Bias is one of AI’s most persistent and challenging problems. When AI systems are trained on biased or incomplete data, they can unintentionally replicate or even amplify human prejudice.

In sectors like hiring, law enforcement, or lending, these biases can have real-world consequences. For contact centers, bias can subtly affect how language models interpret tone or prioritize customer queries.

Strategies to Reduce Bias:

  1. Use diverse, representative training data. Ensure datasets reflect varied demographics, dialects, and contexts.
  2. Conduct regular bias audits. Test models under different conditions and measure fairness outcomes.
  3. Include human review. Use human judgment in quality assurance loops to catch biased outputs.
  4. Apply explainability tools. Tools like SHAP and LIME help visualize how models make decisions.
  5. Adopt ethical AI frameworks. Follow established standards like NIST’s AI Risk Management Framework or ISO/IEC 42001.

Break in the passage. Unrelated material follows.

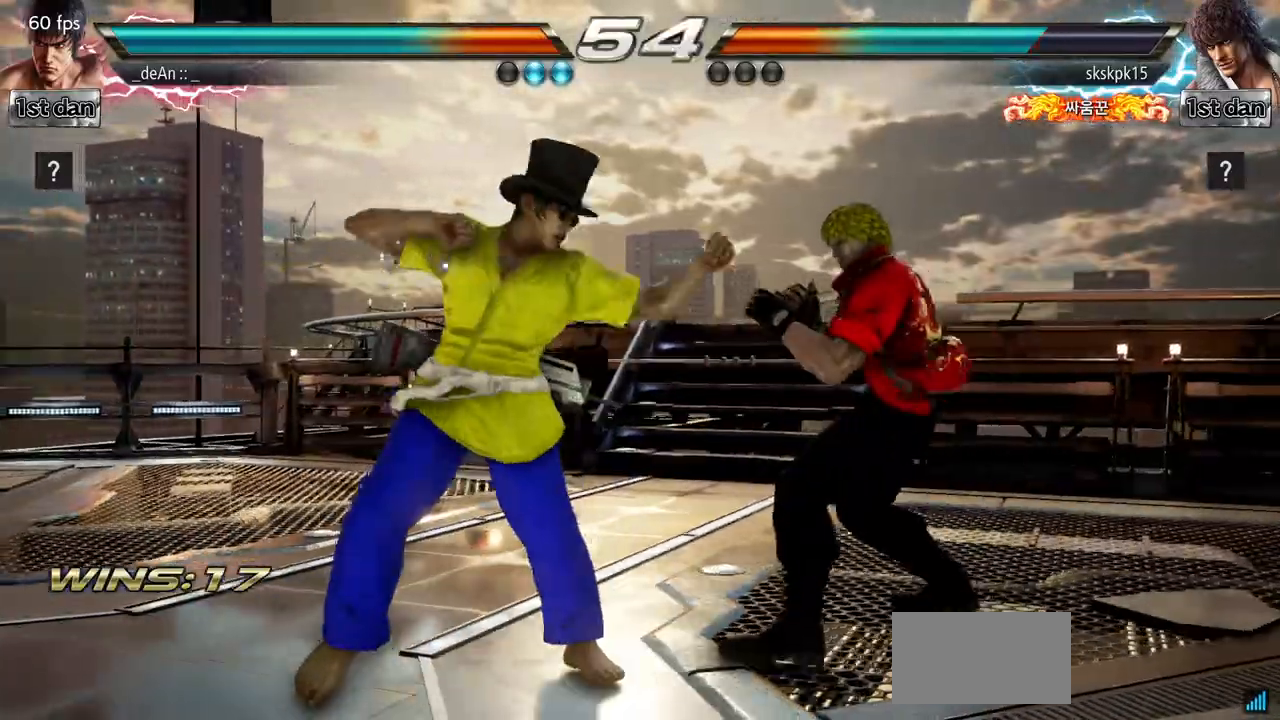
{"buttons": [], "left_stick": "center", "events": [[100, "left_stick", "down"], [134, "SQUARE", "down"], [234, "SQUARE", "up"], [267, "left_stick", "center"]]}
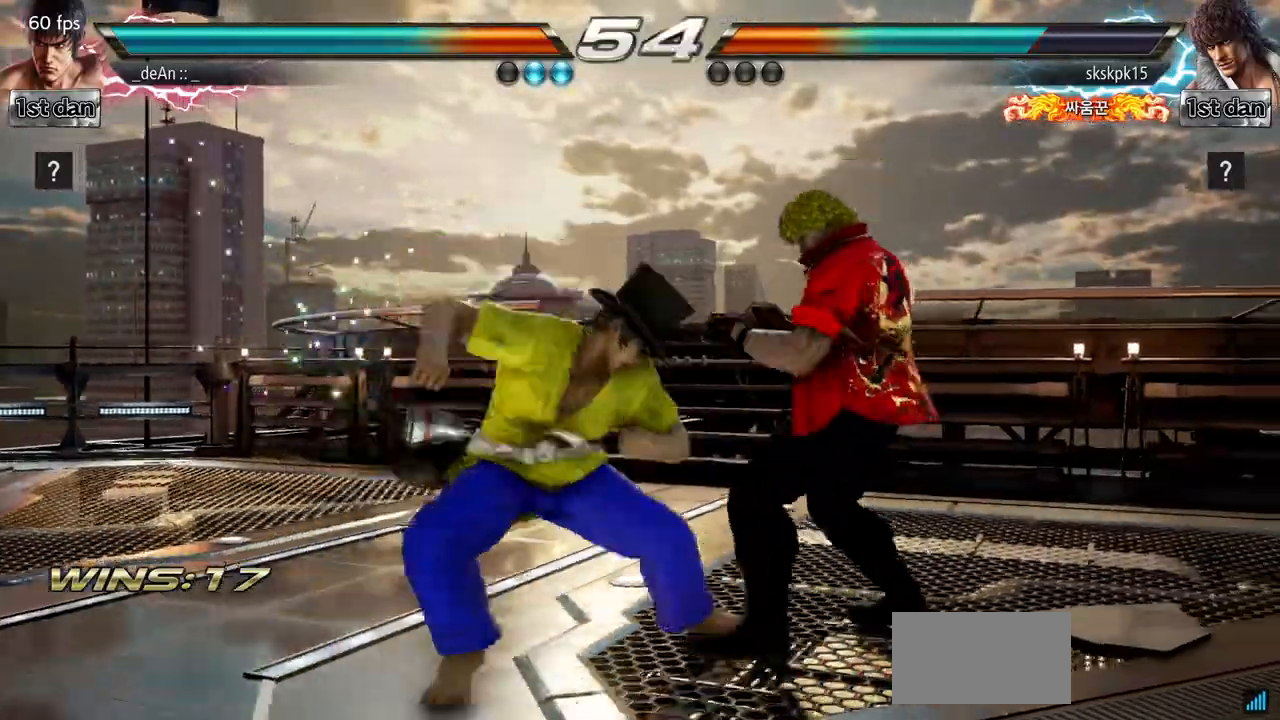
{"buttons": [], "left_stick": "center", "events": [[400, "left_stick", "left"], [450, "left_stick", "center"]]}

Bias prevention isn’t about perfection; it’s about constant vigilance. AI must evolve alongside our understanding of fairness and equity.

What Is Artificial Intelligence Good For?

Given all the hype around ChatGPT, this might seem like a quaint question. But not that long ago, many people were asking it in earnest. The basic insights upon which large language models like ChatGPT are built go back to the 1960s, but it wasn’t until 1) vast quantities of data became available, and 2) compute cycles became extremely cheap that much of its potential was realized.

Today, large language models are changing (or poised to change) many different fields.

There are a number of ways that agentic AI is changing contact centers. Because of its remarkable abilities with natural language, it’s able to dramatically speed up agents in their work by answering questions and formatting replies. These same abilities allow it to handle other important tasks, like summarizing articles and documentation, and parsing the sentiment in customer messages to enable semi-automated prioritization of their requests.

Beyond contact centers, AI is transforming healthcare (diagnostics, drug discovery), finance (fraud detection, algorithmic trading), transportation (autonomous vehicles), and education (personalized learning). Its flexibility is why AI is considered one of the most impactful technologies across industries.

Will AI Be Dangerous?

One thing that’s burst into public imagination recently is the debate around the risks of artificial intelligence, which fall into two broad categories.

The first category is what we’ll call “social and political risks”. These are the risks that large language models will make it dramatically easier to manufacture propaganda at scale, and perhaps tailor it to specific audiences or even individuals. When combined with the astonishing progress in deepfakes, it’s not hard to see how there could be real issues in the future. Most people are poorly equipped to figure out when a video is fake, and if the underlying technology gets much better, there may come a day when it’s simply not possible to tell.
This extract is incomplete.